No conseguí elogios ni críticas a la conferencia, ni tampoco me alentó
en el estudio que pensaba emprender. No me sentó muy bien que digamos,
hasta que recibí un consejo, ni esperado ni solicitado, que podía servir
para la difusión de mi obra en Alemania.
Sin embargo, al llegar a París, me dirigí
resueltamente al timbre del Square Robiac, decidido pero un poco tímido.
Aunque mucho más joven que yo, obligado por las circunstancias, siempre
me acerco a él con el respeto del más joven. Pero esta vez me sentía
seguro, segurísimo, pues había mantenido mi promesa y me había ocupado
de su gran poema, todos cuyos meandros y fisuras yo conocía. Sabía verlo
por dentro. Conocía ya cada personaje y a todos los quería: Stephen,
Bloom y Simon, el inglés de los sueños cinegéticos, y también al
ciudadano furibundo, y, sobre todo, a la mujer de Bloom. Vivía su forma
variada y compleja. Ya no me asombraba de que cada una de aquellas
dieciocho horas encerrase un mundo en sí. Además, tenía que hacer
preguntas. Quería sorprender al autor con un poco de malicia. Por
ejemplo, en el famoso coloquio entre Bloom y Stephen, el elemento agua
es estudiado en todas sus manifestaciones: mar, río, lago o estanque. Y
los analiza como químico, como físico, como geógrafo. Ahora quería saber
por qué el autor no lo había contemplado en la forma modesta, aunque
importante, de lágrima humana. Todo lector un poco literato hace de una
novela la suya propia. Y en ese momento Joyce tenía tantos lectores en
todo el mundo y tantas comunicaciones sorprendentes, que era difícil
--aunque no imposible- sorprenderlo.

QUÉ HACER =
A) En el texto sobre la visita a Joyce, ¿qué forma del agua quería saber quien narra por qué el autor no había contemplado?
B) Amplía el texto sobre la visita a Joyce continuándolo a partir de su última frase.

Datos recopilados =
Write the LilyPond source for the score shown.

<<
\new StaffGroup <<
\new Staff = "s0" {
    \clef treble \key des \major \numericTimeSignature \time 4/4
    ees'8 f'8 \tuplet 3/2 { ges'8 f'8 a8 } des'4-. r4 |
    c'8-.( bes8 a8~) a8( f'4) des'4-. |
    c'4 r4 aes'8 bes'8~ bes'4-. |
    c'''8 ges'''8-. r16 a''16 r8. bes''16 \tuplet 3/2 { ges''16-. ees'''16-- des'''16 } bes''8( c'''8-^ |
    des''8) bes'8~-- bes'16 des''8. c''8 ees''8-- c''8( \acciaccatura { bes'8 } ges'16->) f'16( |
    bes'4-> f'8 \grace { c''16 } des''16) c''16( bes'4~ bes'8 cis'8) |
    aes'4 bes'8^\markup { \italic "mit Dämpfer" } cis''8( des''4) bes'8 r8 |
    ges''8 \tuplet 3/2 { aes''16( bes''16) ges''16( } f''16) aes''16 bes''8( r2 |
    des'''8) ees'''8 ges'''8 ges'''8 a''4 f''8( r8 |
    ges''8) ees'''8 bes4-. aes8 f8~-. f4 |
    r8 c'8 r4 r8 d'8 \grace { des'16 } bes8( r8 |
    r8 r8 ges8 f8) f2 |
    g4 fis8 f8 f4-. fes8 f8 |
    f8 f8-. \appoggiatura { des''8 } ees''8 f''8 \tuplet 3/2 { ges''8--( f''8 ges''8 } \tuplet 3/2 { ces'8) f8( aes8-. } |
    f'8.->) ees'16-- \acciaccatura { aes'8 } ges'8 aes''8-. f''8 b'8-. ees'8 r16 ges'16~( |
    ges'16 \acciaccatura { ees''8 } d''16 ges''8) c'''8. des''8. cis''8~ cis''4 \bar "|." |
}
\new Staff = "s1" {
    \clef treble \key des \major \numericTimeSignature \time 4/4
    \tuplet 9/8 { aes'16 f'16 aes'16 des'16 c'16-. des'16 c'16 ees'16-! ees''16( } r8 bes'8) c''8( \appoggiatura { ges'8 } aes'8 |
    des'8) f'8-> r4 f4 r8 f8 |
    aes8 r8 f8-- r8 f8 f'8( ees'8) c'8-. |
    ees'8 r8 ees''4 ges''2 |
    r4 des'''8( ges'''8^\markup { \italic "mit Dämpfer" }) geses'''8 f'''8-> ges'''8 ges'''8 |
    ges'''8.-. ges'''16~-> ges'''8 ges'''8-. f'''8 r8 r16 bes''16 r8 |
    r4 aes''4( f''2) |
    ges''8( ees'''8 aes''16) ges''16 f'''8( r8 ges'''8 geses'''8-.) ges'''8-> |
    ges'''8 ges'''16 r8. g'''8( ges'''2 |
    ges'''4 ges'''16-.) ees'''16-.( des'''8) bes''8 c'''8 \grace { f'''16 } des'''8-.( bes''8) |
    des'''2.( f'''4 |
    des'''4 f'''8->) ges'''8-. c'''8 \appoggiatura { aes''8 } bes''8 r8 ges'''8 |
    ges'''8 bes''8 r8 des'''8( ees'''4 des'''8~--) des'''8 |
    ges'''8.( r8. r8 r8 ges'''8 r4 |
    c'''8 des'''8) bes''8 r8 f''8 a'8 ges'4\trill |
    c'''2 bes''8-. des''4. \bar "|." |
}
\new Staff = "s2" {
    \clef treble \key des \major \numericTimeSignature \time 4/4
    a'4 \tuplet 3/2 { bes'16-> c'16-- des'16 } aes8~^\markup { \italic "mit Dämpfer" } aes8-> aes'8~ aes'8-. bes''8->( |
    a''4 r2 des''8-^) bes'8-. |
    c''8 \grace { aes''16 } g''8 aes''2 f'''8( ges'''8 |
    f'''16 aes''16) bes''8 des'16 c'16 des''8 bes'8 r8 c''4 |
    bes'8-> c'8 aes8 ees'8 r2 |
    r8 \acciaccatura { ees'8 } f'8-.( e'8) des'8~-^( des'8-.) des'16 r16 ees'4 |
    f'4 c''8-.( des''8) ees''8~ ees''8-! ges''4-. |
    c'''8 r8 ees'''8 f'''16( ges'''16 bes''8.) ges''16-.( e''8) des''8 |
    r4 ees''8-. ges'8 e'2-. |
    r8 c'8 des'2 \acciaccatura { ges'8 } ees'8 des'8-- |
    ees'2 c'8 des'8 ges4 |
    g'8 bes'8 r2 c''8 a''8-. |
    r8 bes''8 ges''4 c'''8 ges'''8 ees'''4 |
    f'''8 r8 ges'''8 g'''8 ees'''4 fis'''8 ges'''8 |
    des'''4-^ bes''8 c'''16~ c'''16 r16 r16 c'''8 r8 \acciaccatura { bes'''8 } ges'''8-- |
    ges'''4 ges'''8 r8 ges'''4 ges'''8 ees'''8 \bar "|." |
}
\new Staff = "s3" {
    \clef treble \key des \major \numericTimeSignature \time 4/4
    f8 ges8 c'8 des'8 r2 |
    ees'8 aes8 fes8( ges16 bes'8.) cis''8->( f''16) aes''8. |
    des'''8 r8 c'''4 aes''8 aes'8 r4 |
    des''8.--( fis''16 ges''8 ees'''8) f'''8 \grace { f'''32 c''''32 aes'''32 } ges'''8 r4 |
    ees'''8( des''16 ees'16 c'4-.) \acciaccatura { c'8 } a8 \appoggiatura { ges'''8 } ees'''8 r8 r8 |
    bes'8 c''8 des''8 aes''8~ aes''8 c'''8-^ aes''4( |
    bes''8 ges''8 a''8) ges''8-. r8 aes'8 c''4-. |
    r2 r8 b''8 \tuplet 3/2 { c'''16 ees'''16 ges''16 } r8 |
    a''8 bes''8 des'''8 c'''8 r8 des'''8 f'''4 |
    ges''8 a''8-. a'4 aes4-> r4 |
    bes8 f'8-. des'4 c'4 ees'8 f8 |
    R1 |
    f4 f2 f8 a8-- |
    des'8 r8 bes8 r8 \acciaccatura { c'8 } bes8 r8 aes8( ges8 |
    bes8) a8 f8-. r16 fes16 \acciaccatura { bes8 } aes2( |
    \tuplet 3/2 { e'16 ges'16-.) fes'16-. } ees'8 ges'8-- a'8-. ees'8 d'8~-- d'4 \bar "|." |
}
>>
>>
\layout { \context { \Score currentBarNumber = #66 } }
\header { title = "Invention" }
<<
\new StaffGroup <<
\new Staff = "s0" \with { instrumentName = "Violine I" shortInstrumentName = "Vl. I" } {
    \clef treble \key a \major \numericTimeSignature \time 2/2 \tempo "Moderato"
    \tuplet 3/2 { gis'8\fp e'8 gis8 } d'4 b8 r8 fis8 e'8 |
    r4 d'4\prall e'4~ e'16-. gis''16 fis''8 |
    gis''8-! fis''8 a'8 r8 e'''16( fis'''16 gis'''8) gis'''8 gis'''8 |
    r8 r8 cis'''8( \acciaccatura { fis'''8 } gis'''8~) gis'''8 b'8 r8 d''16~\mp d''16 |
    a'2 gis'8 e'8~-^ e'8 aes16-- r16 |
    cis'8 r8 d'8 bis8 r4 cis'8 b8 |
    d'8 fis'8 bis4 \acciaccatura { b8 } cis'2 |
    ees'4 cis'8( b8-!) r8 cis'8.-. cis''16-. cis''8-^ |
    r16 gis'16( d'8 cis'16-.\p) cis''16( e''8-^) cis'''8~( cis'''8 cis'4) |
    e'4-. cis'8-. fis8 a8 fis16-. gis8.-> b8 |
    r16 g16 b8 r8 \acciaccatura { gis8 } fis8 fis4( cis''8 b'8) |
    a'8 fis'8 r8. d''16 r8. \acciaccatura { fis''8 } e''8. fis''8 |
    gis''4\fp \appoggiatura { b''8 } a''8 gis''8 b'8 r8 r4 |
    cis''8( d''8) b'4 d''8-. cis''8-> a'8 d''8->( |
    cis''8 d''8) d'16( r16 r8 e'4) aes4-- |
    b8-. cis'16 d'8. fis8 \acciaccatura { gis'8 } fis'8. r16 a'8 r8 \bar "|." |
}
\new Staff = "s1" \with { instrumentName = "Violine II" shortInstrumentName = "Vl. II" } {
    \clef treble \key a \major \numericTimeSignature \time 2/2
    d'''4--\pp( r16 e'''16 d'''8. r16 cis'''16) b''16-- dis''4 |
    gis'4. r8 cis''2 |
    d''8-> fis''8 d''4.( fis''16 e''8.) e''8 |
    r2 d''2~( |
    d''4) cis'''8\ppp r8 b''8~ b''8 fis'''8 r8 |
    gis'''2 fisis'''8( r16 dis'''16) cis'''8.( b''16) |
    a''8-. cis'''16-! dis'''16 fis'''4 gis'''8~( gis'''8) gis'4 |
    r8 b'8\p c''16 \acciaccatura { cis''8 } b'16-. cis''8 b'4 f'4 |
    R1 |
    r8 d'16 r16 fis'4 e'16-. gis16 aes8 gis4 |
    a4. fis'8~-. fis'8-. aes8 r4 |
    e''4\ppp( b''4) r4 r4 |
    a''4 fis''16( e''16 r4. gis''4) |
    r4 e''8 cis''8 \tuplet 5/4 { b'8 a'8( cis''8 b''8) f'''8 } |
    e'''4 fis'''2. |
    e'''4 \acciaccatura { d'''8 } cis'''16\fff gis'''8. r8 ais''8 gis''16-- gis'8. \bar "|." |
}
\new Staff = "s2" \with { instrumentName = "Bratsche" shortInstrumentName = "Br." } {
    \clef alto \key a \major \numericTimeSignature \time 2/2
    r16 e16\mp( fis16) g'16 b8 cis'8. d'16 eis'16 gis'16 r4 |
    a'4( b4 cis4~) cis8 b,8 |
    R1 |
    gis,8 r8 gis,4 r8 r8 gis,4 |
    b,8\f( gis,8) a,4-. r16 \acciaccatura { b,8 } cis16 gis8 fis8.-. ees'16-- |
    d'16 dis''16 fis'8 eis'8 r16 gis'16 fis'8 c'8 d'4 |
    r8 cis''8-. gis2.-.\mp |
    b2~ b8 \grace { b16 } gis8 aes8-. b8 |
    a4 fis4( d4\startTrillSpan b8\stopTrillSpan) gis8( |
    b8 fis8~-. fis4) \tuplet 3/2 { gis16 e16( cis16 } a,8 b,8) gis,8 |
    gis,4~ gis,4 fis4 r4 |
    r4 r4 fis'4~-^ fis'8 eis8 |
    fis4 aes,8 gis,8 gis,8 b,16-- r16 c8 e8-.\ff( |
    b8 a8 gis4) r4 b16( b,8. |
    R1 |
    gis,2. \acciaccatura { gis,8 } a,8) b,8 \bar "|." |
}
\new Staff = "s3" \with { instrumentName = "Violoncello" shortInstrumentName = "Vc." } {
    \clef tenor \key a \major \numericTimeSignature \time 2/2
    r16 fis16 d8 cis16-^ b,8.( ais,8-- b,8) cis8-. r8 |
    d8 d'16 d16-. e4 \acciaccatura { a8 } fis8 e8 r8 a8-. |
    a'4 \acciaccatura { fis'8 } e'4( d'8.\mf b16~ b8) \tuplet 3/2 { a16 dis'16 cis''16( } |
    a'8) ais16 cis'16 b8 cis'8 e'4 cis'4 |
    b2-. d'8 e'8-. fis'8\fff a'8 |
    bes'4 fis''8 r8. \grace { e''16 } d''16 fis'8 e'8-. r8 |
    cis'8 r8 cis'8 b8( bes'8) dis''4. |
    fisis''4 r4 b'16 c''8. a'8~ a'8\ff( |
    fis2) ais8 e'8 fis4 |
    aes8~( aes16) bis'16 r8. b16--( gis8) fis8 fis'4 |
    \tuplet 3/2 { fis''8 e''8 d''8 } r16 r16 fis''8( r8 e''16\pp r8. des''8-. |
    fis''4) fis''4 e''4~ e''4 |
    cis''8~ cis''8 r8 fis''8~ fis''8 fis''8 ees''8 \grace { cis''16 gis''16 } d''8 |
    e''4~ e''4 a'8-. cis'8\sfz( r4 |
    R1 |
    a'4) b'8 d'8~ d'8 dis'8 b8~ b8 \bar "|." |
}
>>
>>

RESPUESTAS =
A) La lágrima humana.

B)
Pero la sorpresa me la llevé yo. Para Joyce, Ulises
ha dejado de existir. Es consciente de haber hecho todo cuanto era
posible por él y ahora éste debe arreglárselas solo en el mundo que se
le ha abierto en toda su inmensidad. El autor podía recordarlo, pero
sólo para eliminarlo en forma inmediata de su mente, dirigida ya hacia
cosas muy diferentes.
............
Recuerdo que Joyce se puso a hablar enseguida de su
nueva preocupación. Como hacía mucho tiempo que no hablaba con un
véneto, me preguntó: "¿Ha sido traducida al italiano esa magnífica
expresión vuestra bater le broche (padecer mucho frío)? Está en mi
libro". Y me dijo la palabra inglesa. Pero yo, como véneto, al
escucharla en inglés no sentía nada, y esos jerks ingleses hubieran
podido chocar hasta deshacerse y yo no habría sentido frío.
Para sentirlo, sin embargo, me bastaba con agregar
alguna consonante: Battere le brocche. Acaso nuestro destino sea no
saber jugar lo suficiente con nuestras palabras como para convertirlas
en nuestro patrón antes que en nuestras criadas.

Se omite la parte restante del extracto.